Je koopt schrijvers
Thera had zich voorgenomen niet naar de uitzending van de Libris Prijs te kijken. Ze vreesde, eerlijk gezegd, het niet aan te kunnen. Toch keek ze – zondoorstoofd en opgekikkerd door een glaasje chablis bij het avondeten.
O jé, gingen ze het weer zó doen, Philip Freriks in smoking, guitig babbelend met een paar ‘gasten’, zoals dat in het tv-jargon heet. Ze zag de bekende Amsterdammers Etty en Van Nieuwkerk, en wat ze te berde brachten was ernaar. Met meer belangstelling luisterde ze naar een vierde persoon, die ze niet kende. Het leek haar geen Nederlander. Toch sprak hij verreweg het beschaafdst.
Ze lette goed op of Freriks z’n naam niet een keer noemde, maar zoals gebruikelijk bij dit soort programma’s werd met haar geen rekening gehouden. Niets dan ijdel gezwatel, krachtig vervormd door een onmiskenbaar Amsterdamse ons-kent-ons-toon. Freriks kon z’n olijke blik beter voor het mond- en klauwzeer bewaren.
Het duurde wel erg lang.
Ze zocht de naam van de vierde man op in de gids. Philippe Noble, natuurlijk kende ze die, een geweldige vertaler.
De volgende dag las ze in haar ochtendcourant dat Tomas Lieske het was geworden. Ook dat nog. Het hele gedoe was al erg, maar waarom zo’n jury dan uitgerekend het allerslechtste boek moest bekronen, ging haar boven de literaire pet.
Maar wás het wel een slecht boek? Een slecht boek kon je naar een goed boek doen verlangen, maar dit deed je helemaal niks, a tale told by an idiot, signifying nothing.
Ineens keek ze op.
‘Vind je ook niet?’ vroeg ze.
‘Schat,’ sprak ik – want ik hou zo veel van d’r dat zo’n aanspreektitel me vanzelf naar de lippen welt – ‘je haalt me de woorden uit de mond. Wat mij betreft schreeuw je het van de daken. Ik heb liever dat je je laat horen dan dat je zo in jezelf staat te mompelen…’
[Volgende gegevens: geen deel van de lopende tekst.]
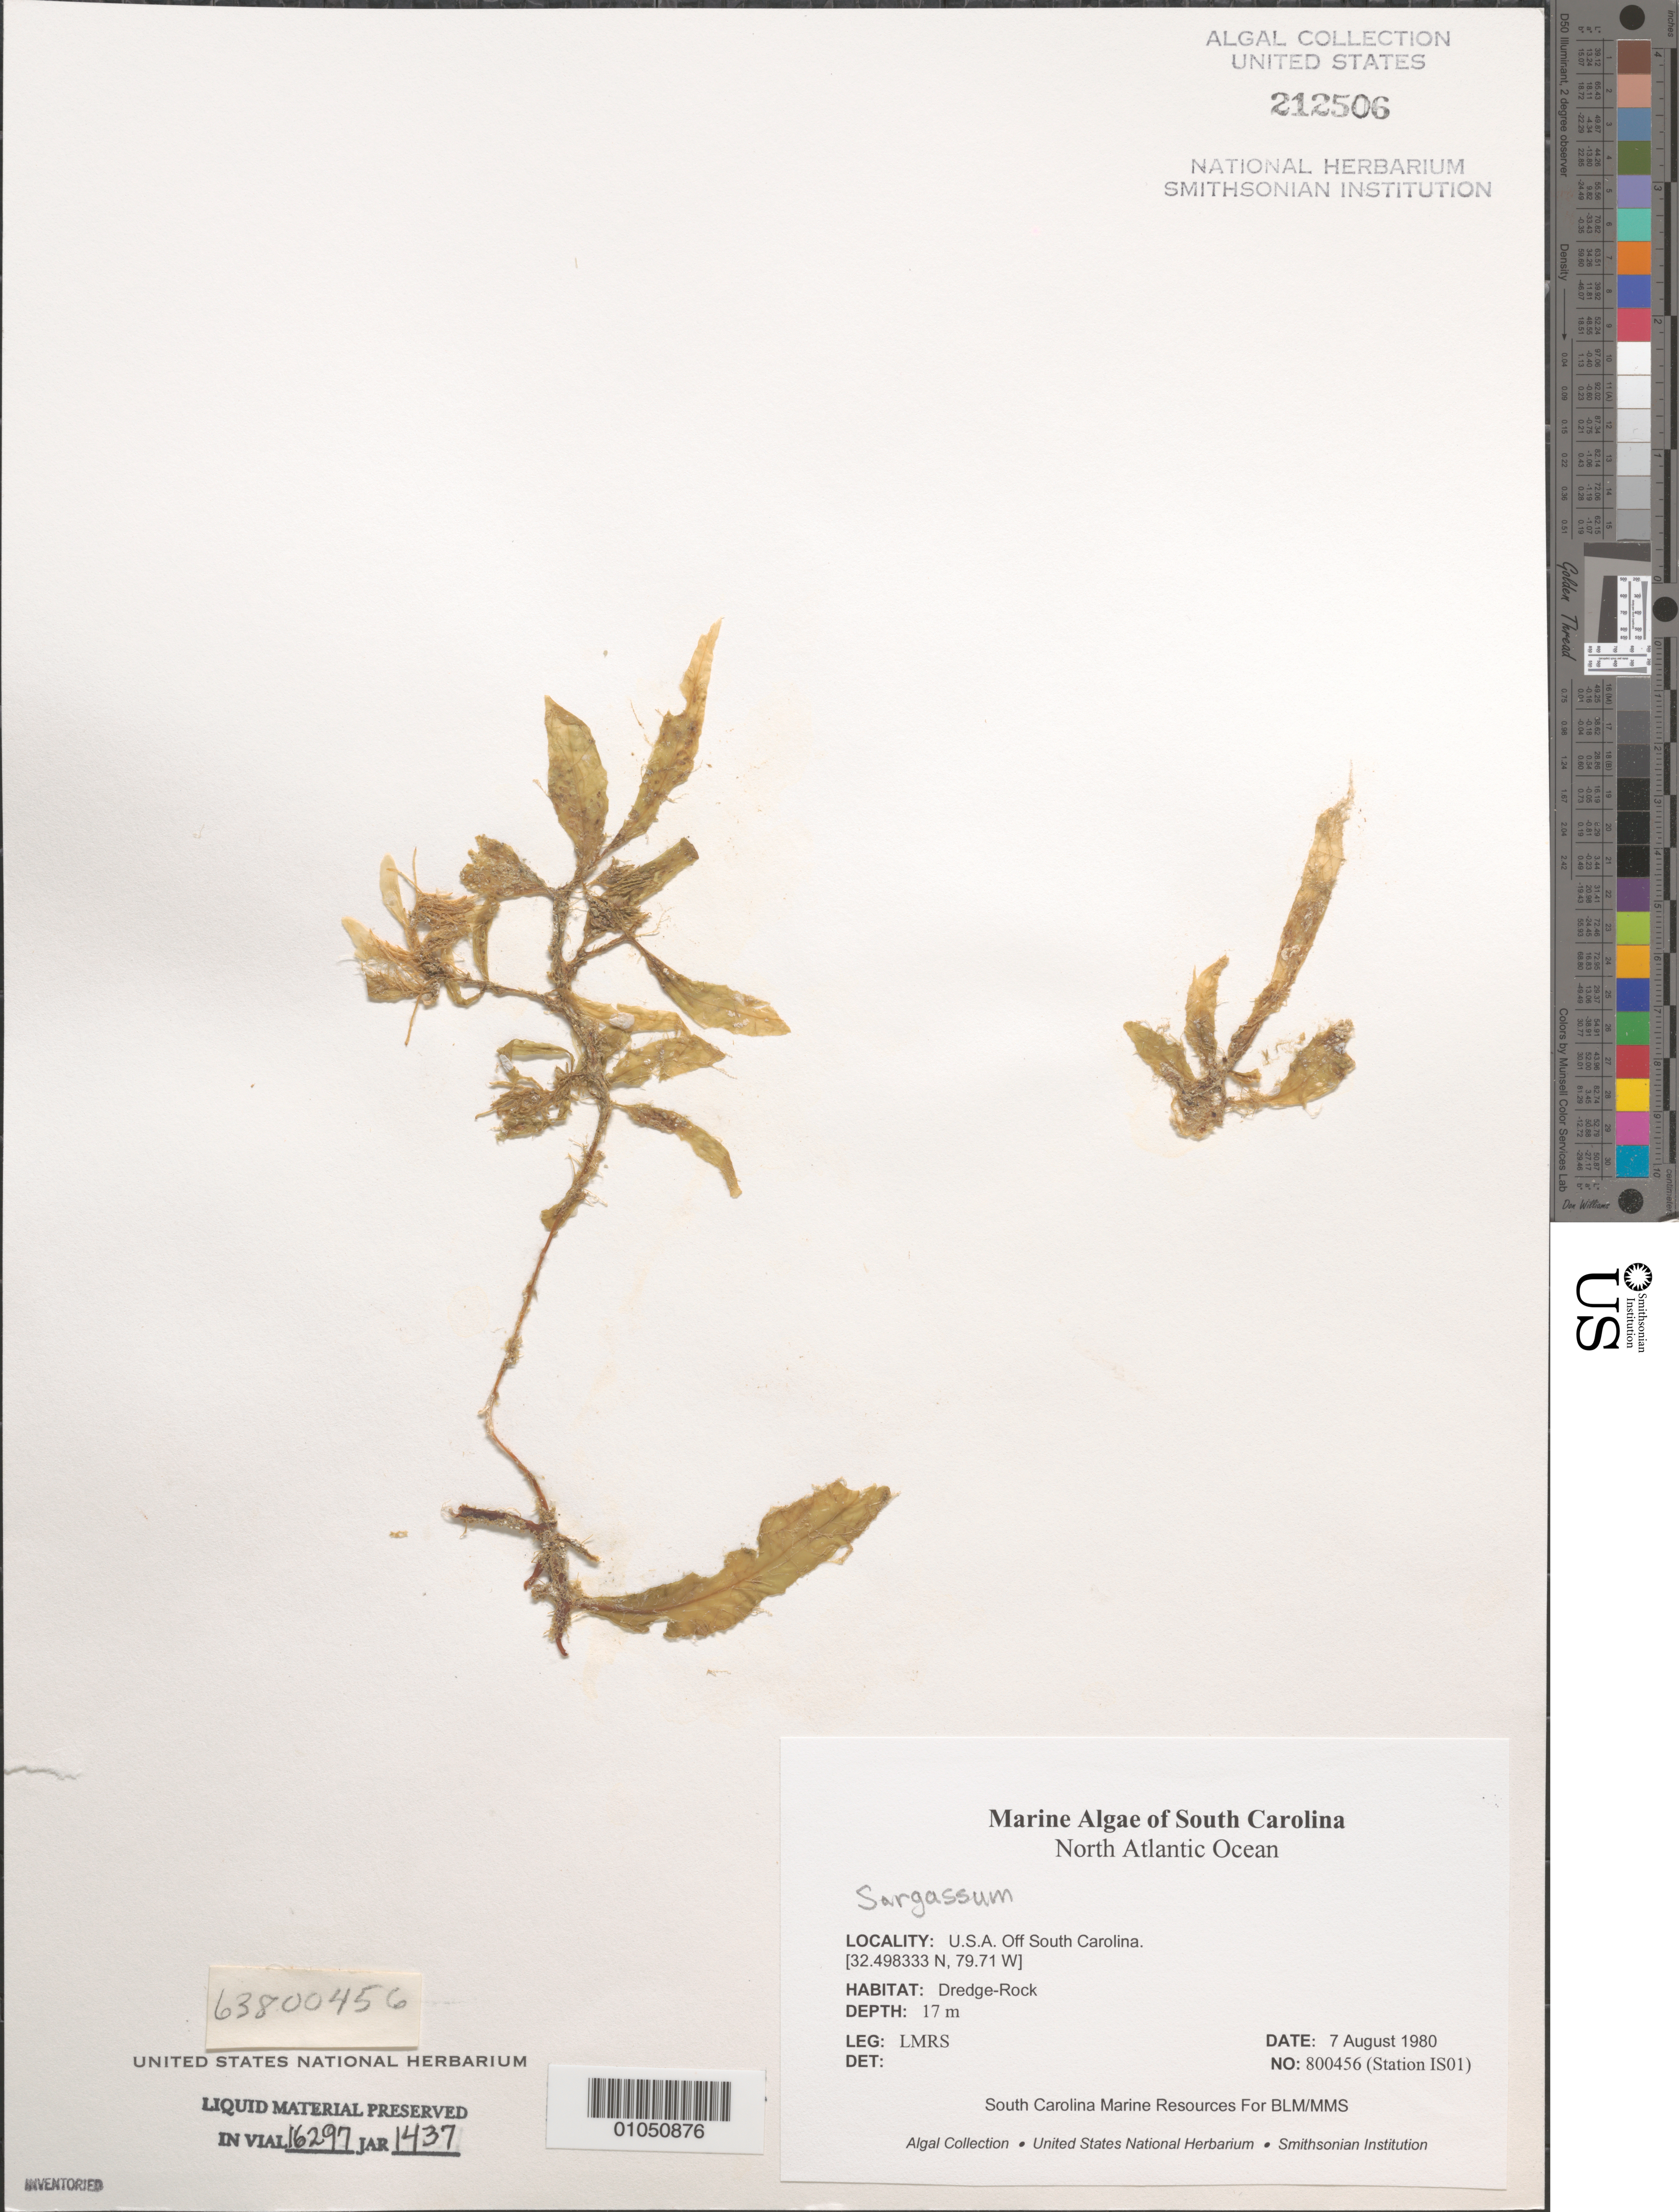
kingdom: Chromista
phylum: Ochrophyta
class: Phaeophyceae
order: Fucales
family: Sargassaceae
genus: Sargassum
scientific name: Sargassum sp.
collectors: LMRS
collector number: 800456 (Station IS01)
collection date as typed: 07 Aug 1980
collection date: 1980-08-07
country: United States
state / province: South Carolina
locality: North Atlantic Ocean off South Carolina coast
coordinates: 32.498333 N, 79.71 W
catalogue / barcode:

‘Je houdt niet zo van de innerlijke monoloog, hè, maar ik vind het altijd lekker lezen.’
‘Lekker, Thera, hou toch op. Straks ga je ook nog ”leuk” zeggen. Je lijkt wel aangestoken door het Libris-virus. Straks worden onze mooie boeken er ook nog door aangetast. Moeten we die ook ruimen.’
‘Mag ik je iets bekennen?’ suste ze me. ‘Ik heb vannacht van de Grote Hyper gedroomd. Verschrikkelijk was het. Hij was wildplasser op Koninginnedag. Zijn vrouw en kinderen waren bij hem en ik hoorde een van die schaapjes zeggen: ”Lul, sta toch niet zo te zeiken.” Hij zag mij en brulde met een paarse kop: ”Je vachtje is rood en nat.” ‘
Joyce, dacht ik, Joyce, ze heeft te veel Joyce gelezen. Hoe is het in godsnaam mogelijk dat een zo lieve en belezen vrouw zo ongelukkig wordt gemaakt.
Op dat moment kwam de Grote Hyper aanstormen. We stonden in de gang van de uitgeverij. Buiten bloeiden de linden. Zonlicht wiegde op het water.
‘Waarom,’ schreeuwde hij, ‘hebben wij Margriet de Moor en Frans Thomése niet gekocht? Geef daar eens antwoord op, hè!’
Thera stond perplex. Nou breekt m’n klomp, dacht ze, wie is hier eigenlijk de Hyper?
‘Ben je nu helemaal bedonderd,’ schreeuwde ze terug, ‘wie is hier eigenlijk de Hyper? Jij toch. Jij bent toch de patser met het grote geld.’ Ze aarzelde even, alsof ze een zekere weerzin moest overwinnen, en zei toen: ‘Je hebt je gewoon door Bert de Groot in je zak laten schijten, Hyper. Die heeft zijn maatjes in de top van dat vreselijke Veen Bosch & Keuning-concern meteen z’n spierballen laten zien: Kijk, zo doe je dat, je kóópt je schrijvers! Dan kijk je niet op een ton of vijf, zes. Daar ben jij te veel een krent voor…’
Woedend stampte ze naar haar kamer en om tot rust te komen haalde ze een boek van R.K. Narayan uit de kast. De geldschieter. Narayan, dacht ze, grote schrijver, wie dacht er in dit verwaten, stinkend rijke gidsland deze week aan jou, toen je daar in dat verre India stierf?